Afinal, em fragmentos, um eco chegou até nós outros, os do sexto andar.
— Tem um endereço e um nome — diziam.
— Um nome?
— Sim. o nome de quem deve receber a atômica...
— É pessoal, compreendeu? Não é para o edifício todo, não senhor; é para
uma pessoa só.
Pareciam enlouquecidos, riam, abraçavam-se e beijavam-se.
Mas surgiu uma dúvida, e o entusiasmo arrefeceu. Cada um pensou em si,
ouviram-se diálogos aflitos, a escada era toda um só vozerio frenético.
— Qual é o nome?
— Ainda não conseguiram lê-lo...
— Mas sim, dá para ler... é um nome estrangeiro...
Todos pensamos no Dr. Stratz, o dentista da sobreloja.

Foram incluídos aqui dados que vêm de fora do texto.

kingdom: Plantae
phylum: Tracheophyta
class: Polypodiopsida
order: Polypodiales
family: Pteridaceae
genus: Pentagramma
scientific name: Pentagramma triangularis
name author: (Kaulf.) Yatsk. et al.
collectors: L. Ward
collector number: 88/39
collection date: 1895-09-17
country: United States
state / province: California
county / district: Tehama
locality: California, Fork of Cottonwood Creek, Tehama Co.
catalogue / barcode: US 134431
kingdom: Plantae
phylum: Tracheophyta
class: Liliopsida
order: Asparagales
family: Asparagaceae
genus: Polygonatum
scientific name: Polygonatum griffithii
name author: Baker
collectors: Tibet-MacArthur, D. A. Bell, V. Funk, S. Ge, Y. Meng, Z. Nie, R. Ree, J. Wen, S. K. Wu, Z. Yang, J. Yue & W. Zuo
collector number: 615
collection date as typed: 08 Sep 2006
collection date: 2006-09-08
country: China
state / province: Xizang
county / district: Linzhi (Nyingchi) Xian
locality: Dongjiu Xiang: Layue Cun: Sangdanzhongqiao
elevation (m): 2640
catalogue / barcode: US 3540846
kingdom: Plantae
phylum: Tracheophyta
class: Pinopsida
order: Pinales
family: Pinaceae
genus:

— Não, não... é italiano...
— Como é? Como é?
— Começa por T...
— Não... não... por B, como Bérgamo...
— E depois? Qual é a segunda letra? U? Você disse u, de Udine?
As pessoas fitavam-me. Raramente vi rostos humanos transtornados por uma
felicidade tão selvagem. Um deles não soube resistir e soltou uma gargalhada
que terminou numa tosse cavernosa. Era o velho Mercalli, aquele dos leilões de
tapetes. Compreendi. O caixote com o inferno dentro era para mim, um presente
individual, só para mim. E os outros estavam salvos.
Que é que se havia de fazer? Retirei-me em direção à porta. Os demais
moradores me observavam! Com que alegria me observavam! Embaixo, os
estertores do caixote, que faziam subir aos poucos pela escada, misturavam-se
aos acordes inesperados de uma sanfona. Estavam tocando La Vie en Rose.